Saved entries
···

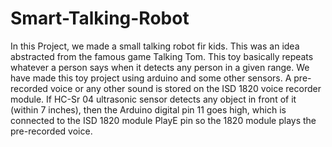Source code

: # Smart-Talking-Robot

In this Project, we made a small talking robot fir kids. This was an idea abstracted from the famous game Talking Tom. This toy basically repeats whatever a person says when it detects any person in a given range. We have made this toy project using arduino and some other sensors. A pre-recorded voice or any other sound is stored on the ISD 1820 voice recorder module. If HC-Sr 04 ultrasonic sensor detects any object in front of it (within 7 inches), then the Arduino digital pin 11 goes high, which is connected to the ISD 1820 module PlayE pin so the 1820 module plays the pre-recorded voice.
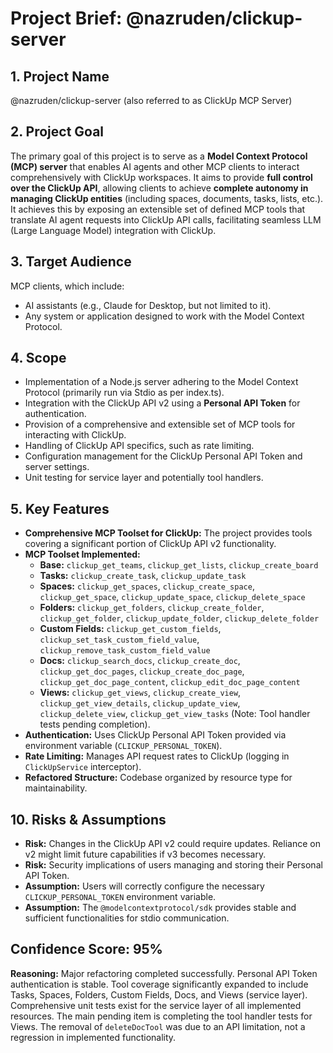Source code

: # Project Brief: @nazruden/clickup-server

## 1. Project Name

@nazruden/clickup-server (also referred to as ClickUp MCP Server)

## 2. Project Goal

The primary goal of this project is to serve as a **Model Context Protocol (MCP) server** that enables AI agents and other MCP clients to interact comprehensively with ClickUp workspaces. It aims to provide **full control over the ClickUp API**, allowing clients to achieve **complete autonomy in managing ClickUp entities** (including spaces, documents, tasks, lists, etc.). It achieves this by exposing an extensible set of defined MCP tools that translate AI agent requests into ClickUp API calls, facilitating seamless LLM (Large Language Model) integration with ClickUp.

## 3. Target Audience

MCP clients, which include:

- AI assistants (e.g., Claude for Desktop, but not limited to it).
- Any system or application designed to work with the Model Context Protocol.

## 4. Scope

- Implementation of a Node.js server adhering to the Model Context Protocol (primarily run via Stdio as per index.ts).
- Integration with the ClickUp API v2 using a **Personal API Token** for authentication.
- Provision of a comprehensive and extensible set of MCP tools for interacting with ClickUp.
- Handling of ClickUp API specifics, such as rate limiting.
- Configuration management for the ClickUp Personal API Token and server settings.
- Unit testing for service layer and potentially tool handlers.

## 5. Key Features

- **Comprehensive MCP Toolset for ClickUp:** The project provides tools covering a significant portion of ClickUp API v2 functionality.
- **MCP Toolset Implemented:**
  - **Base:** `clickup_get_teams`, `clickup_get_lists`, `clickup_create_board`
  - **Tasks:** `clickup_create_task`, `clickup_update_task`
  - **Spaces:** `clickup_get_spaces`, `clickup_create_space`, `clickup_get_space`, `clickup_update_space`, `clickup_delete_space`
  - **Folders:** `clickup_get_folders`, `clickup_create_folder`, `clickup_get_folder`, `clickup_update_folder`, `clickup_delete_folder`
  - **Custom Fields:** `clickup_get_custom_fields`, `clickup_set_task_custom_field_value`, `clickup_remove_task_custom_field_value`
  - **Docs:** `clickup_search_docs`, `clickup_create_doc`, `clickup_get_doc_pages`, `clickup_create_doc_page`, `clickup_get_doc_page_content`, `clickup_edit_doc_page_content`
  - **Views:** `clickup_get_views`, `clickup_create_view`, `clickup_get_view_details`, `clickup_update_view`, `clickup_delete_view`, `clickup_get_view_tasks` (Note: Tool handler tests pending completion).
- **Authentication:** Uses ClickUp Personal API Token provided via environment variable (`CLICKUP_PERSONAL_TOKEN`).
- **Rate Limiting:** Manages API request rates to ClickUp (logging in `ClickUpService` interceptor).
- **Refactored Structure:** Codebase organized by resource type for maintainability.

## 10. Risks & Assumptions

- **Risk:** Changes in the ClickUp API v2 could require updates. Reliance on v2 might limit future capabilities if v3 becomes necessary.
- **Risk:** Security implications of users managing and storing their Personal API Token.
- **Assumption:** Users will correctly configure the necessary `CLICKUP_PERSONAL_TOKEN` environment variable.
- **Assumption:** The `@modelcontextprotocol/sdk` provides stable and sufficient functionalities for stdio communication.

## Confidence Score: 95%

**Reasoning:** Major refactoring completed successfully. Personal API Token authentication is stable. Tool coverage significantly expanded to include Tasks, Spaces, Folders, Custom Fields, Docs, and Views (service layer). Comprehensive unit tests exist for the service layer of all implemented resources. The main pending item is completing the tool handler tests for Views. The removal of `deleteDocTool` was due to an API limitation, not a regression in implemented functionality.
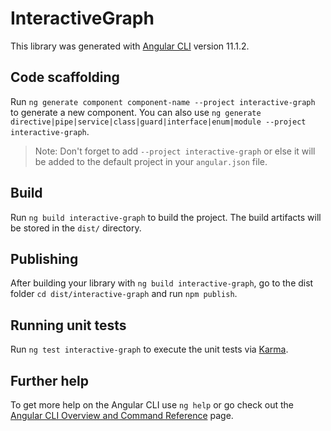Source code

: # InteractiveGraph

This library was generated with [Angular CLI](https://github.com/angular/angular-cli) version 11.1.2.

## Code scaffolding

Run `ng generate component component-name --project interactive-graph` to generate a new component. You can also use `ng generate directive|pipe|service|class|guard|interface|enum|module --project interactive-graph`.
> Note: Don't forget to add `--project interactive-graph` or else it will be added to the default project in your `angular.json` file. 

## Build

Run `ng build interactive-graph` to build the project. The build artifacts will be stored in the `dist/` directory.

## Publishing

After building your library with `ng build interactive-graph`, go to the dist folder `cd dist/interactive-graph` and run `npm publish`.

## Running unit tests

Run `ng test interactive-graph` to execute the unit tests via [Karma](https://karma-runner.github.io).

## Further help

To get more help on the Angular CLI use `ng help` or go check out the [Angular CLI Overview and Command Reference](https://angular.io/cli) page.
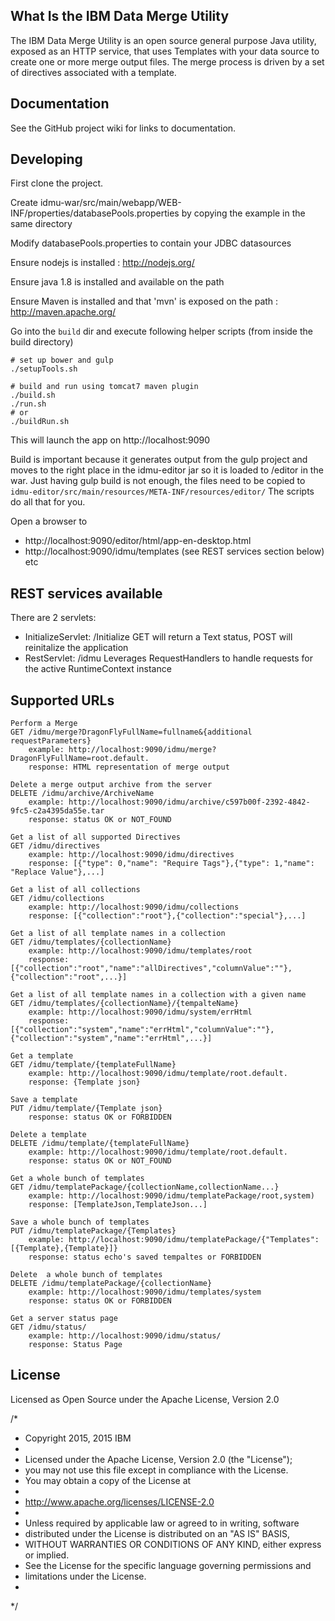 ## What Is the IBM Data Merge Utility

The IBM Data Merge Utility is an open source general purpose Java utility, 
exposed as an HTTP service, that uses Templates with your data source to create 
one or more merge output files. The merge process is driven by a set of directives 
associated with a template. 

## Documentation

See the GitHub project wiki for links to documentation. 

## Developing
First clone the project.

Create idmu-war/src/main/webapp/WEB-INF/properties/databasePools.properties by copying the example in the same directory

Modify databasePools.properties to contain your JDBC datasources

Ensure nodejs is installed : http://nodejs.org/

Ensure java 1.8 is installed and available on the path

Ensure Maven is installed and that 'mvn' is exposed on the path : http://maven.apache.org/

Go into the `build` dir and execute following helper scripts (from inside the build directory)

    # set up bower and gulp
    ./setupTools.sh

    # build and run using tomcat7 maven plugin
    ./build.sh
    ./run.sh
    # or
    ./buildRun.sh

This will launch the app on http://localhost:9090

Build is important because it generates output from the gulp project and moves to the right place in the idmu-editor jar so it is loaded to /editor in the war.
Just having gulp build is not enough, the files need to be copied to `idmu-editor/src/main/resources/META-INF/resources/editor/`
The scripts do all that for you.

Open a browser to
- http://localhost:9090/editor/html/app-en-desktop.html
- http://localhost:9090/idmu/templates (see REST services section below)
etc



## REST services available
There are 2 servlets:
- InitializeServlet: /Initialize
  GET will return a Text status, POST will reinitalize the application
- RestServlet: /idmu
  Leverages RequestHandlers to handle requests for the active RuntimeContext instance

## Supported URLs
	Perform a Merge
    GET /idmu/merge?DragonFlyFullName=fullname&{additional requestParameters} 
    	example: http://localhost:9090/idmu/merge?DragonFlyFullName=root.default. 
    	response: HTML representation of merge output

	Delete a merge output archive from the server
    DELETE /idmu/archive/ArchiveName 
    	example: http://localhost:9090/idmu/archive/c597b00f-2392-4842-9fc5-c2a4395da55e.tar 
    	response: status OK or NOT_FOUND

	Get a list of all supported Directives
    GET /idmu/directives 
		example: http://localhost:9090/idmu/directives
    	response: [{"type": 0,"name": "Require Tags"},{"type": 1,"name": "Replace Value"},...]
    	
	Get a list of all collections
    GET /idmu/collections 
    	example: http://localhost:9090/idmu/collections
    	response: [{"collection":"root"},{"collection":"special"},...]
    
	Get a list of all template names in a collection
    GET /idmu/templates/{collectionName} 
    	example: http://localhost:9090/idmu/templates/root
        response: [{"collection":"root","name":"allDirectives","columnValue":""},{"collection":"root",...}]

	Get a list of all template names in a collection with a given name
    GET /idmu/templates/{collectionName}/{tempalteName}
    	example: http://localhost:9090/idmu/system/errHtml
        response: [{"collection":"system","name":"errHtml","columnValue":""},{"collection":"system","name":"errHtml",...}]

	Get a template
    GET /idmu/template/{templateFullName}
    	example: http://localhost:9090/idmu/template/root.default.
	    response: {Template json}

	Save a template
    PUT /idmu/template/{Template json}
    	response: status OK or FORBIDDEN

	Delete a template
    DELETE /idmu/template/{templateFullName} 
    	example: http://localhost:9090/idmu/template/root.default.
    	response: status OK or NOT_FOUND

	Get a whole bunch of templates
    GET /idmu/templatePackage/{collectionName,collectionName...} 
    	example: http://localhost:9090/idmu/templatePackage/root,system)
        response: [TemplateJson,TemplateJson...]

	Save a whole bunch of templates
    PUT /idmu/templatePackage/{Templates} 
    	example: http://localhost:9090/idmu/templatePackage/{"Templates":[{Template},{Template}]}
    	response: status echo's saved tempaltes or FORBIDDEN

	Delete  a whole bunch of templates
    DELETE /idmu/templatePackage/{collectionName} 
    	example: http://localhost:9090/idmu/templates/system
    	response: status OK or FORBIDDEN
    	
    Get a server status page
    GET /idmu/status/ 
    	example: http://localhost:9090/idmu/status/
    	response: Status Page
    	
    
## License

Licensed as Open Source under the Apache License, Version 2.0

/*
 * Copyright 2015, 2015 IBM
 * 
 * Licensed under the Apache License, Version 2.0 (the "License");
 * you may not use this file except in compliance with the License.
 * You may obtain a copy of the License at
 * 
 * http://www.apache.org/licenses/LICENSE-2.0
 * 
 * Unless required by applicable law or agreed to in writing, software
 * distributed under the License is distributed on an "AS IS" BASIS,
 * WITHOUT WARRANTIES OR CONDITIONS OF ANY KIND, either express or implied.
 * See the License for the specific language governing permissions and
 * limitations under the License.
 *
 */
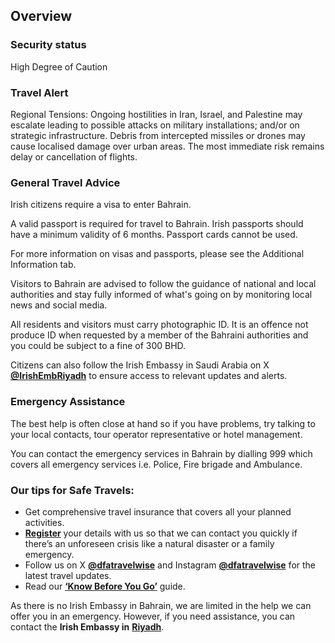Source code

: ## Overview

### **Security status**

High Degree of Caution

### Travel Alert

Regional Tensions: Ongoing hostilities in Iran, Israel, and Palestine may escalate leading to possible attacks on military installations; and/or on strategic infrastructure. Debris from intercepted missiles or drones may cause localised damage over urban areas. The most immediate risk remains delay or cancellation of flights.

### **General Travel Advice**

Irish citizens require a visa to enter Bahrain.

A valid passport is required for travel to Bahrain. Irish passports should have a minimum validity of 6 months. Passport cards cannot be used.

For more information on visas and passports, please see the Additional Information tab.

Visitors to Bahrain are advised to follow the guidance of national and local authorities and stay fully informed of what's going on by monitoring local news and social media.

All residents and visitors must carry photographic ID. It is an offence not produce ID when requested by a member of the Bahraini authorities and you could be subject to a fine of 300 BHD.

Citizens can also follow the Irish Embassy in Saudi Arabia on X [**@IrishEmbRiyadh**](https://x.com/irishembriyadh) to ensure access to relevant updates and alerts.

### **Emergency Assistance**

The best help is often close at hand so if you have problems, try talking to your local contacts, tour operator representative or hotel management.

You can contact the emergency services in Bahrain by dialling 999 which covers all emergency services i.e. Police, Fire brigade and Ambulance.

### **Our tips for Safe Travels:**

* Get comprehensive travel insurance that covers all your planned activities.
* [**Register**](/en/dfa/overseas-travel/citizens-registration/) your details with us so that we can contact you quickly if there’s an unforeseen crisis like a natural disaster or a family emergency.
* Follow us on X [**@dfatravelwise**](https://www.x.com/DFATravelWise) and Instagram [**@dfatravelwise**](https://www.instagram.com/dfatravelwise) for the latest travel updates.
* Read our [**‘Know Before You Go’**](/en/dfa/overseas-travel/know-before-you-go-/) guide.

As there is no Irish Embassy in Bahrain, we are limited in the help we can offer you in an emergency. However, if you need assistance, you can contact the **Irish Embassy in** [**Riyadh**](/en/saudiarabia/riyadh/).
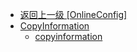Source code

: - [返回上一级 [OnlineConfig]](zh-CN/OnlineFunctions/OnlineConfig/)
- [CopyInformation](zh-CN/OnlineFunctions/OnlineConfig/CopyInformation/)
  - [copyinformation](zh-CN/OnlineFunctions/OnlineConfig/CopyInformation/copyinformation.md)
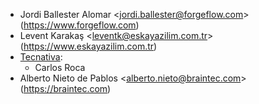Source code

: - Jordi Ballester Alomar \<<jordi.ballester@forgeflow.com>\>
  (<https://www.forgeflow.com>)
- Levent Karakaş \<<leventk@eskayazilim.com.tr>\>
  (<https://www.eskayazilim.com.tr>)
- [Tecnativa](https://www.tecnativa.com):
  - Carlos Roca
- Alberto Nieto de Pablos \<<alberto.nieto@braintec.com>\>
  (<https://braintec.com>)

···

§ What the task asks: Work out how many lines of the preceding data contain the word "managing". Reply with that number only.

§ Result below: 2